- _Structured page parsing data_:
____

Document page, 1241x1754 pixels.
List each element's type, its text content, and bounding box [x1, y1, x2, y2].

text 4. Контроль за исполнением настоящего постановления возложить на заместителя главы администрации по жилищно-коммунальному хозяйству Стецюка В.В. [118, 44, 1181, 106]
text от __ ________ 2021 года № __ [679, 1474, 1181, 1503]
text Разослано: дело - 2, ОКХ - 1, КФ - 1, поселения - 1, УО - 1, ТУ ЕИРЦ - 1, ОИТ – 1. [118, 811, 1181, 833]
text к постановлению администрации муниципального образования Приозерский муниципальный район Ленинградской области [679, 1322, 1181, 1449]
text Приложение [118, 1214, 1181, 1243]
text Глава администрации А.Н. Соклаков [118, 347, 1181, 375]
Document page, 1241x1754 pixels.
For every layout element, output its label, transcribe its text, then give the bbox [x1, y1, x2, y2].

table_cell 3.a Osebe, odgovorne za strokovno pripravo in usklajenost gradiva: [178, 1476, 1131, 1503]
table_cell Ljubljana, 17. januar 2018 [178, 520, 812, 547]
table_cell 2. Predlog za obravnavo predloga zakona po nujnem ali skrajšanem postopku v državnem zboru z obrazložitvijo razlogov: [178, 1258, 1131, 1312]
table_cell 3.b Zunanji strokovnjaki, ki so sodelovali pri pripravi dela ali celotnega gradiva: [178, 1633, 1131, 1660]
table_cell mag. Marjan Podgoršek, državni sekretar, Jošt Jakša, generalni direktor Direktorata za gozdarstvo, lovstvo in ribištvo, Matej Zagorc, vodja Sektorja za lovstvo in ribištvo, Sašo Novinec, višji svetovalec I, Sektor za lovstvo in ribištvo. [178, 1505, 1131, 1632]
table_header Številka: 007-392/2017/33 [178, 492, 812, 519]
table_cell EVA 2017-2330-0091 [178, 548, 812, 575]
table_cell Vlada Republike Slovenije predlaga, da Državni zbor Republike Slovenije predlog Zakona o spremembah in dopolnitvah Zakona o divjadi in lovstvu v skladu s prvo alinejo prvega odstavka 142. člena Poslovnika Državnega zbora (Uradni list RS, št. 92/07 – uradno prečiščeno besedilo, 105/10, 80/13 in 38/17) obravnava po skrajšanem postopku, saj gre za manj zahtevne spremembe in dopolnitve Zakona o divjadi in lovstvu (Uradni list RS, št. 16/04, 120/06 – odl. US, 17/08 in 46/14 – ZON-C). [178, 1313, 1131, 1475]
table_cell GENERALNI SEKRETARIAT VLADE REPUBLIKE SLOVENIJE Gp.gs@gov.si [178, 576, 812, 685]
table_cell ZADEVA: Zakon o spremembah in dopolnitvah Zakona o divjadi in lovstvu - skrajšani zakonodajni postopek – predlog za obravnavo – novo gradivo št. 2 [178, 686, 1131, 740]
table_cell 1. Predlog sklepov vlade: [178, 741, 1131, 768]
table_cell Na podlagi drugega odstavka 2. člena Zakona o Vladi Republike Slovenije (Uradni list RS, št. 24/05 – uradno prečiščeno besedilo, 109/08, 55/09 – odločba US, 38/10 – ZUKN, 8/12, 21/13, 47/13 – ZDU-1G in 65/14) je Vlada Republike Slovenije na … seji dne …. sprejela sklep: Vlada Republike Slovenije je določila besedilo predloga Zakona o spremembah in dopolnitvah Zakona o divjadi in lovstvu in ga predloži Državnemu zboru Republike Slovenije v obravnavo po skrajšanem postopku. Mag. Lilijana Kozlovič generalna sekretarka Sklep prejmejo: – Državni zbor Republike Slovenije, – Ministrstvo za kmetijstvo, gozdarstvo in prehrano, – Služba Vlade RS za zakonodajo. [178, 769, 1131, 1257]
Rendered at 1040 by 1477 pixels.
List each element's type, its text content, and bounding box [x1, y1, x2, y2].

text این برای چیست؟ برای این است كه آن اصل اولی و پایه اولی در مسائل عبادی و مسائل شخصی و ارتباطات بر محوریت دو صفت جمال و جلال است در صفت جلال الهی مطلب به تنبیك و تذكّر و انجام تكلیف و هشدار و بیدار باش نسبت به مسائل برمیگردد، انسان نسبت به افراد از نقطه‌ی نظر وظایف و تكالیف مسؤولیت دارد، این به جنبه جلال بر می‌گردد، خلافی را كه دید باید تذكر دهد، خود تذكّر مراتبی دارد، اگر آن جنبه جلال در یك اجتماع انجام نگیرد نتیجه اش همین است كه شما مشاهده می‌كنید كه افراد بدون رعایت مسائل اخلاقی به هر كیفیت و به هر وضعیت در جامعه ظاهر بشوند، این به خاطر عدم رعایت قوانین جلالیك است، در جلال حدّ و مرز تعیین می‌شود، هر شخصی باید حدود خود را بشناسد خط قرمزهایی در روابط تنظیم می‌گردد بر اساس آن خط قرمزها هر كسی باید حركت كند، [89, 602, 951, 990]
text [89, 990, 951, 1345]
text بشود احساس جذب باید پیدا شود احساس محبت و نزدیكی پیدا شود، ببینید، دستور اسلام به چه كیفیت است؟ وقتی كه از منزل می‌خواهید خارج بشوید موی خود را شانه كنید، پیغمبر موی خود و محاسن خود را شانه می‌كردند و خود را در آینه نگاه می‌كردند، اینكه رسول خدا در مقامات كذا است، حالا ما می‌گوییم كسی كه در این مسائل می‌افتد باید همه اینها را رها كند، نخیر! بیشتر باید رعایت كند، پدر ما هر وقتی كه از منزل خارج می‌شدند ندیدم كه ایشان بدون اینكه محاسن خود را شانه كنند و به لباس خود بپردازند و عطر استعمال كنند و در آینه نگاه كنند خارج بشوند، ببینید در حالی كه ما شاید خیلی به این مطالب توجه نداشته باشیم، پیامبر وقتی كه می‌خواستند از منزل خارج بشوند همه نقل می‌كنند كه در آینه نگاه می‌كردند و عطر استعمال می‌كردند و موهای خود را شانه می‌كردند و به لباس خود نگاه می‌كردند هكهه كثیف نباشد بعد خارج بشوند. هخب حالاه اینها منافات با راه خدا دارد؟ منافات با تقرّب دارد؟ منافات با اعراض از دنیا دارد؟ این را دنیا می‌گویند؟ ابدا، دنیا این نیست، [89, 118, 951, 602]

____

- _Problem to work on_: Transcribe the entries above exactly.

- _Answer to this problem_:
Document page, 1241x1754 pixels.
List each element's type, its text content, and bounding box [x1, y1, x2, y2].

text 4. Контроль за исполнением настоящего постановления возложить на заместителя главы администрации по жилищно-коммунальному хозяйству Стецюка В.В. [118, 44, 1181, 106]
text от __ ________ 2021 года № __ [679, 1474, 1181, 1503]
text Разослано: дело - 2, ОКХ - 1, КФ - 1, поселения - 1, УО - 1, ТУ ЕИРЦ - 1, ОИТ – 1. [118, 811, 1181, 833]
text к постановлению администрации муниципального образования Приозерский муниципальный район Ленинградской области [679, 1322, 1181, 1449]
text Приложение [118, 1214, 1181, 1243]
text Глава администрации А.Н. Соклаков [118, 347, 1181, 375]
Document page, 1241x1754 pixels.
For every layout element, output its label, transcribe its text, then give the bbox [x1, y1, x2, y2].

table_cell 3.a Osebe, odgovorne za strokovno pripravo in usklajenost gradiva: [178, 1476, 1131, 1503]
table_cell Ljubljana, 17. januar 2018 [178, 520, 812, 547]
table_cell 2. Predlog za obravnavo predloga zakona po nujnem ali skrajšanem postopku v državnem zboru z obrazložitvijo razlogov: [178, 1258, 1131, 1312]
table_cell 3.b Zunanji strokovnjaki, ki so sodelovali pri pripravi dela ali celotnega gradiva: [178, 1633, 1131, 1660]
table_cell mag. Marjan Podgoršek, državni sekretar, Jošt Jakša, generalni direktor Direktorata za gozdarstvo, lovstvo in ribištvo, Matej Zagorc, vodja Sektorja za lovstvo in ribištvo, Sašo Novinec, višji svetovalec I, Sektor za lovstvo in ribištvo. [178, 1505, 1131, 1632]
table_header Številka: 007-392/2017/33 [178, 492, 812, 519]
table_cell EVA 2017-2330-0091 [178, 548, 812, 575]
table_cell Vlada Republike Slovenije predlaga, da Državni zbor Republike Slovenije predlog Zakona o spremembah in dopolnitvah Zakona o divjadi in lovstvu v skladu s prvo alinejo prvega odstavka 142. člena Poslovnika Državnega zbora (Uradni list RS, št. 92/07 – uradno prečiščeno besedilo, 105/10, 80/13 in 38/17) obravnava po skrajšanem postopku, saj gre za manj zahtevne spremembe in dopolnitve Zakona o divjadi in lovstvu (Uradni list RS, št. 16/04, 120/06 – odl. US, 17/08 in 46/14 – ZON-C). [178, 1313, 1131, 1475]
table_cell GENERALNI SEKRETARIAT VLADE REPUBLIKE SLOVENIJE Gp.gs@gov.si [178, 576, 812, 685]
table_cell ZADEVA: Zakon o spremembah in dopolnitvah Zakona o divjadi in lovstvu - skrajšani zakonodajni postopek – predlog za obravnavo – novo gradivo št. 2 [178, 686, 1131, 740]
table_cell 1. Predlog sklepov vlade: [178, 741, 1131, 768]
table_cell Na podlagi drugega odstavka 2. člena Zakona o Vladi Republike Slovenije (Uradni list RS, št. 24/05 – uradno prečiščeno besedilo, 109/08, 55/09 – odločba US, 38/10 – ZUKN, 8/12, 21/13, 47/13 – ZDU-1G in 65/14) je Vlada Republike Slovenije na … seji dne …. sprejela sklep: Vlada Republike Slovenije je določila besedilo predloga Zakona o spremembah in dopolnitvah Zakona o divjadi in lovstvu in ga predloži Državnemu zboru Republike Slovenije v obravnavo po skrajšanem postopku. Mag. Lilijana Kozlovič generalna sekretarka Sklep prejmejo: – Državni zbor Republike Slovenije, – Ministrstvo za kmetijstvo, gozdarstvo in prehrano, – Služba Vlade RS za zakonodajo. [178, 769, 1131, 1257]
Rendered at 1040 by 1477 pixels.
List each element's type, its text content, and bounding box [x1, y1, x2, y2].

text این برای چیست؟ برای این است كه آن اصل اولی و پایه اولی در مسائل عبادی و مسائل شخصی و ارتباطات بر محوریت دو صفت جمال و جلال است در صفت جلال الهی مطلب به تنبیك و تذكّر و انجام تكلیف و هشدار و بیدار باش نسبت به مسائل برمیگردد، انسان نسبت به افراد از نقطه‌ی نظر وظایف و تكالیف مسؤولیت دارد، این به جنبه جلال بر می‌گردد، خلافی را كه دید باید تذكر دهد، خود تذكّر مراتبی دارد، اگر آن جنبه جلال در یك اجتماع انجام نگیرد نتیجه اش همین است كه شما مشاهده می‌كنید كه افراد بدون رعایت مسائل اخلاقی به هر كیفیت و به هر وضعیت در جامعه ظاهر بشوند، این به خاطر عدم رعایت قوانین جلالیك است، در جلال حدّ و مرز تعیین می‌شود، هر شخصی باید حدود خود را بشناسد خط قرمزهایی در روابط تنظیم می‌گردد بر اساس آن خط قرمزها هر كسی باید حركت كند، [89, 602, 951, 990]
text [89, 990, 951, 1345]
text بشود احساس جذب باید پیدا شود احساس محبت و نزدیكی پیدا شود، ببینید، دستور اسلام به چه كیفیت است؟ وقتی كه از منزل می‌خواهید خارج بشوید موی خود را شانه كنید، پیغمبر موی خود و محاسن خود را شانه می‌كردند و خود را در آینه نگاه می‌كردند، اینكه رسول خدا در مقامات كذا است، حالا ما می‌گوییم كسی كه در این مسائل می‌افتد باید همه اینها را رها كند، نخیر! بیشتر باید رعایت كند، پدر ما هر وقتی كه از منزل خارج می‌شدند ندیدم كه ایشان بدون اینكه محاسن خود را شانه كنند و به لباس خود بپردازند و عطر استعمال كنند و در آینه نگاه كنند خارج بشوند، ببینید در حالی كه ما شاید خیلی به این مطالب توجه نداشته باشیم، پیامبر وقتی كه می‌خواستند از منزل خارج بشوند همه نقل می‌كنند كه در آینه نگاه می‌كردند و عطر استعمال می‌كردند و موهای خود را شانه می‌كردند و به لباس خود نگاه می‌كردند هكهه كثیف نباشد بعد خارج بشوند. هخب حالاه اینها منافات با راه خدا دارد؟ منافات با تقرّب دارد؟ منافات با اعراض از دنیا دارد؟ این را دنیا می‌گویند؟ ابدا، دنیا این نیست، [89, 118, 951, 602]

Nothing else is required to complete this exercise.